> Work request
From the records below, copy every line that contains the word "with".

== Segment start ==

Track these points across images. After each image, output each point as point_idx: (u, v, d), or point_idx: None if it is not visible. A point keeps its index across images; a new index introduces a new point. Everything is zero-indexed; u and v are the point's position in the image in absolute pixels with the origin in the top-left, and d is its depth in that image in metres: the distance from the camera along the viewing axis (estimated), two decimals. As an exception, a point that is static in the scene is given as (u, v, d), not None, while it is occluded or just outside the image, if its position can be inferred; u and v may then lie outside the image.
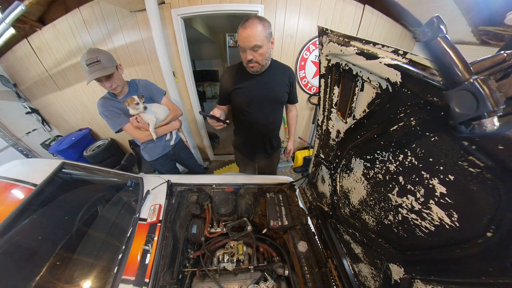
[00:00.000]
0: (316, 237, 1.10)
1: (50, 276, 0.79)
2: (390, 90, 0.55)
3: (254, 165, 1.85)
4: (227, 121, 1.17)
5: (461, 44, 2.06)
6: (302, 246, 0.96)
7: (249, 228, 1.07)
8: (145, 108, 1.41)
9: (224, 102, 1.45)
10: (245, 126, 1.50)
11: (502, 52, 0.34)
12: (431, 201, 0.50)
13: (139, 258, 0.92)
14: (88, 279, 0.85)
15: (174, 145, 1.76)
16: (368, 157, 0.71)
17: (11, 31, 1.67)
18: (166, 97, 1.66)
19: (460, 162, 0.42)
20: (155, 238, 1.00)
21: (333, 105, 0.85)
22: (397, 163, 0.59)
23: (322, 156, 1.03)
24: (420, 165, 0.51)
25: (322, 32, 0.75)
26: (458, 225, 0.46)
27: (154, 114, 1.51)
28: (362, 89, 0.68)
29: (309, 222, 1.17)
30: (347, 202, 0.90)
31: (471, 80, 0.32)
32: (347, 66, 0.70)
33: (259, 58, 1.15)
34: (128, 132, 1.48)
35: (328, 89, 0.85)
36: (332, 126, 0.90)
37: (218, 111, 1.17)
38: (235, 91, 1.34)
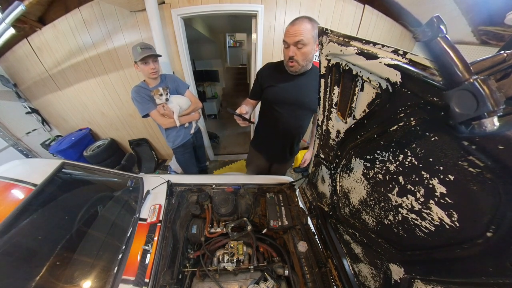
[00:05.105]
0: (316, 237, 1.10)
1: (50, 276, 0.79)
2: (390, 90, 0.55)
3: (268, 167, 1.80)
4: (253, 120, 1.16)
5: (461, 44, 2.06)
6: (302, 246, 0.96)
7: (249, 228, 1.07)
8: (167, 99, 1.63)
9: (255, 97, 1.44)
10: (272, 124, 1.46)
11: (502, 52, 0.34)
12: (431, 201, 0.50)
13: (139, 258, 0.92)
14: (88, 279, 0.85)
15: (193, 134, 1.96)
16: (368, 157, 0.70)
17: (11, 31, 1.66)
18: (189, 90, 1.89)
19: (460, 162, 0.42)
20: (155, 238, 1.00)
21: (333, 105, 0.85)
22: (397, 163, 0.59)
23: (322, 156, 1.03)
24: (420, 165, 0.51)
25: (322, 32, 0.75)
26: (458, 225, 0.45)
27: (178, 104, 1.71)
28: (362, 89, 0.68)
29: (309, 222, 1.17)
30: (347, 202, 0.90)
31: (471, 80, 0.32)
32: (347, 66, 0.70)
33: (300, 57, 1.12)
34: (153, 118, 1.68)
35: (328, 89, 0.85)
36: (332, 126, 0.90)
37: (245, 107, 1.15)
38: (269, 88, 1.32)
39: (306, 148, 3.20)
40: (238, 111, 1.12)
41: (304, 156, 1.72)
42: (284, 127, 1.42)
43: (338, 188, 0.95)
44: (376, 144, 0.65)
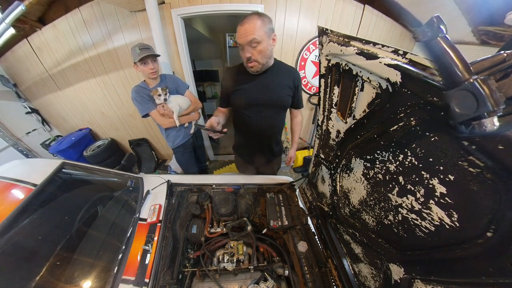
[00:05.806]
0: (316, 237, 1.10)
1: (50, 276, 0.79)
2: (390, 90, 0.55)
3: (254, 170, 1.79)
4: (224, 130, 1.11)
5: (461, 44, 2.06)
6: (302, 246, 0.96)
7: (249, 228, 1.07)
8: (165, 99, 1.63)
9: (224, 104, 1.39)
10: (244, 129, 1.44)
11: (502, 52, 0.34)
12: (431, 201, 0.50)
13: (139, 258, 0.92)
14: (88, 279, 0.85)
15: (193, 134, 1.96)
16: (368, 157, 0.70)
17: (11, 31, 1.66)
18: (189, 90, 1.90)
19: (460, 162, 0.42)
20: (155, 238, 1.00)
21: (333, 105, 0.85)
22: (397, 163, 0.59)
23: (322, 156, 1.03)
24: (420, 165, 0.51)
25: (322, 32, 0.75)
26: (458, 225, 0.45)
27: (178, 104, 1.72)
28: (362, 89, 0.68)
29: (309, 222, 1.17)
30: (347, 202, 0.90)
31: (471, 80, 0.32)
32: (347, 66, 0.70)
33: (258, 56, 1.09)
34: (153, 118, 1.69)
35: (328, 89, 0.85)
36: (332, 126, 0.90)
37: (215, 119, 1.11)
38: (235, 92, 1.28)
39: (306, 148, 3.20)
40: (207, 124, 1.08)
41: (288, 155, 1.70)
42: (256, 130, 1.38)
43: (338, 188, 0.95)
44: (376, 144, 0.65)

== Segment end ==
== Segment start ==

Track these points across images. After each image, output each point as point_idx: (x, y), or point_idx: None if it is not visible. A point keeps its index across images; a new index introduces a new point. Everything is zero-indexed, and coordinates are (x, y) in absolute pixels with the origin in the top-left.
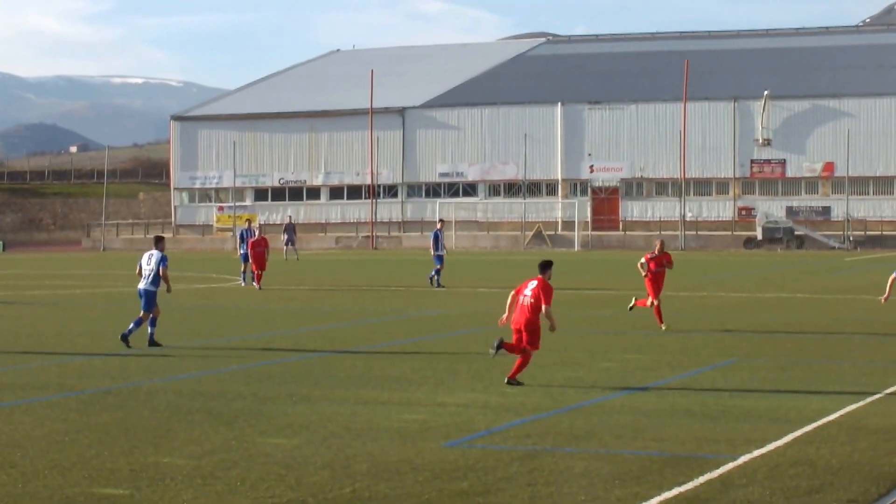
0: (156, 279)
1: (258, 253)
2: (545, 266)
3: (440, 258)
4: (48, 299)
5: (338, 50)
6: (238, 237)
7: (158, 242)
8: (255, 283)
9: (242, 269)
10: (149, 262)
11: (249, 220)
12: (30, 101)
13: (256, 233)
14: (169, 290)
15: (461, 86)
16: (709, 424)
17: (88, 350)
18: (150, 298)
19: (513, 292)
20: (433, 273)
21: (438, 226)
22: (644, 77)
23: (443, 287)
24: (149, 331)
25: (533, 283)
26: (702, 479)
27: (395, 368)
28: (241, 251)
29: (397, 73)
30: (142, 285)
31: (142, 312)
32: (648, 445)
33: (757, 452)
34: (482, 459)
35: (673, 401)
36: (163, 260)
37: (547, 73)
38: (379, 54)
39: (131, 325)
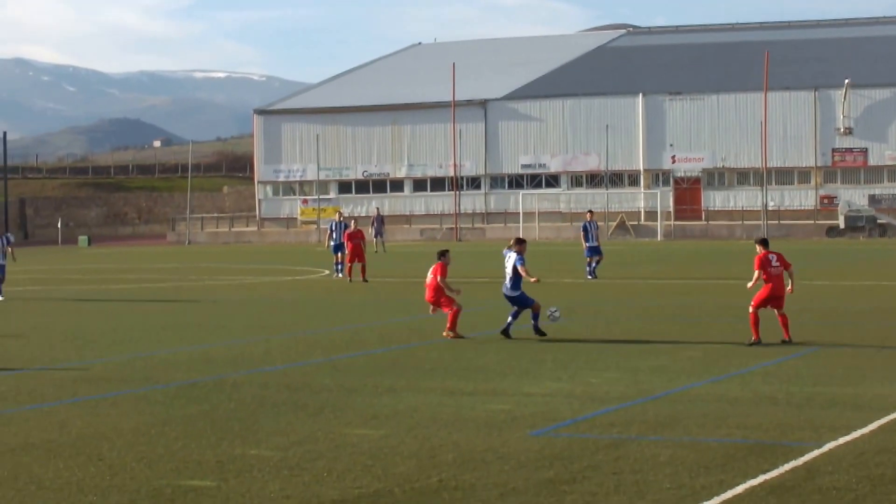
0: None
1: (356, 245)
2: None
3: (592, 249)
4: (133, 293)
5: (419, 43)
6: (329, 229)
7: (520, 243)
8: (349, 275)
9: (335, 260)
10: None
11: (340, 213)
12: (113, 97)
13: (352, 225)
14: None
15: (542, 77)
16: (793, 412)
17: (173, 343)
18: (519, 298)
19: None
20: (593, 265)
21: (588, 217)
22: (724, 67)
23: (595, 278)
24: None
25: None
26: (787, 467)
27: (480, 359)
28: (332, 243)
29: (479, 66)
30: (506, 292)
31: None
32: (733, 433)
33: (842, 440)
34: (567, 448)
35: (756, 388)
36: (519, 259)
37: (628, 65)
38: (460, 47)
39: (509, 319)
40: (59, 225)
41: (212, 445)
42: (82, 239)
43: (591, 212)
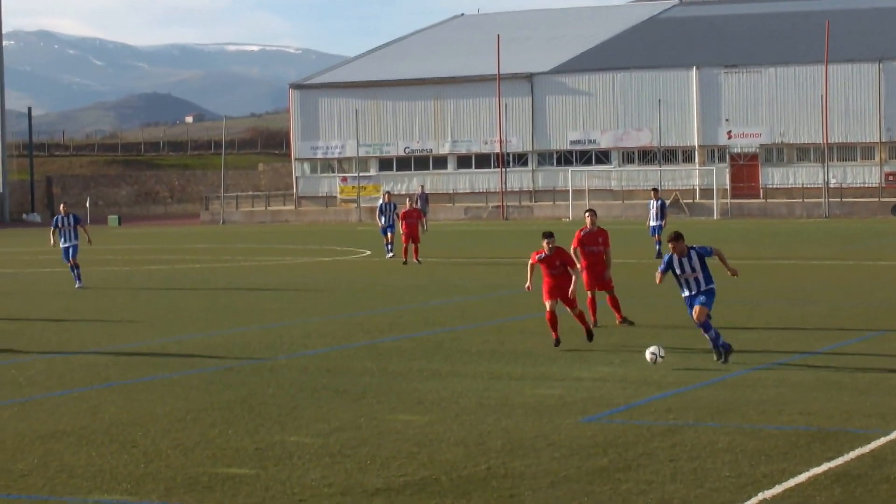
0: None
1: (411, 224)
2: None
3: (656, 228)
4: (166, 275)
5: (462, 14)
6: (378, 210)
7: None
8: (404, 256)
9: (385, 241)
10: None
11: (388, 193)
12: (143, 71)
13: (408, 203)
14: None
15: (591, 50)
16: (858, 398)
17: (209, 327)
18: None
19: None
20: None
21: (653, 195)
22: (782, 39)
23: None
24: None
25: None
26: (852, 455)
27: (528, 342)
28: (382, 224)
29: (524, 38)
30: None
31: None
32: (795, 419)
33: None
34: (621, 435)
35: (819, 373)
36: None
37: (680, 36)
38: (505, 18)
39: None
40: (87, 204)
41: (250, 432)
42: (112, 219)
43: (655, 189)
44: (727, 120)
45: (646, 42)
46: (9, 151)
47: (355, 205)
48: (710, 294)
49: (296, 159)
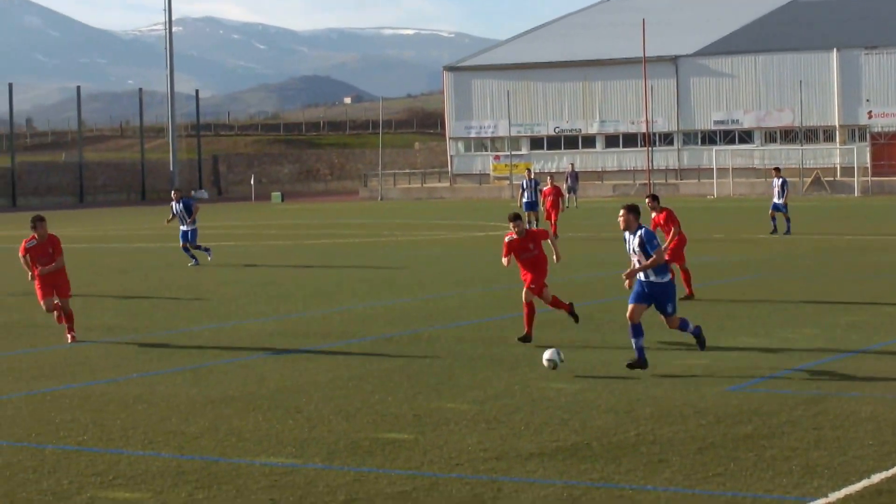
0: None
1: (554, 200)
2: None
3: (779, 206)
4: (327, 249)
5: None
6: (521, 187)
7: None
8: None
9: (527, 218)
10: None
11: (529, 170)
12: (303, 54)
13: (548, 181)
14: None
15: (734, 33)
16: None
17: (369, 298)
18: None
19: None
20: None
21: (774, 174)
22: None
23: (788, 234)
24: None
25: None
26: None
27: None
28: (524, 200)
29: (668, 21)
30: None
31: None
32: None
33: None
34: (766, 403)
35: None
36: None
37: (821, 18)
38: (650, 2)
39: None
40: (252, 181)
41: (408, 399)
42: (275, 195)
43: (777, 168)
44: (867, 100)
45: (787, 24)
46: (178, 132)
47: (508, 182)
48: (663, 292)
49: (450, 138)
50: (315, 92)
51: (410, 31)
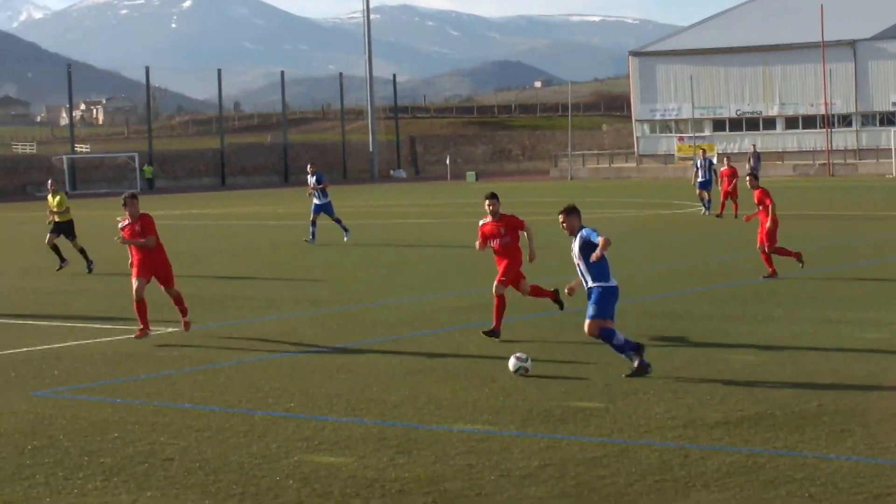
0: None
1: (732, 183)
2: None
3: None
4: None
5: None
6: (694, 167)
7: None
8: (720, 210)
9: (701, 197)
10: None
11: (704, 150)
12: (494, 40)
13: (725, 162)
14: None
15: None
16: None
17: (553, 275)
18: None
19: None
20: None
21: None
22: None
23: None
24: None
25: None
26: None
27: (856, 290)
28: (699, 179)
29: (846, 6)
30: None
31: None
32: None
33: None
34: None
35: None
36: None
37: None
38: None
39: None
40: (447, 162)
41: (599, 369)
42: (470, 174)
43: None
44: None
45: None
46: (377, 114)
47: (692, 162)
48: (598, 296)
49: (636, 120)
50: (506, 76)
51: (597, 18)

== Segment end ==

> Answer for this exercise
Track these points across images. After each image, output each point as point_idx: (u, v, d), or point_idx: None if it is not visible. A point keeps its index across images; a new index introduces a new point. Everything is zero-indexed; u and v are the point's position in the image in absolute pixels with the origin in the top-left, and d is its depth in that image in metres: the distance from the camera along the viewing axis (estimated), two decimals. As an exception, a point that is static in the scene is given as (u, v, d), not None, while it is occluded or just outside the image, if its position can be inferred; u and v may then lie outside the image.
Track these points across images. After each image, output each point as point_idx: (x, y), or point_idx: None if it is not visible. A point keeps its index across images; a new index introduces a new point. Everything is zero-indexed, and coordinates are (x, y) in absolute pixels with the origin in the top-left.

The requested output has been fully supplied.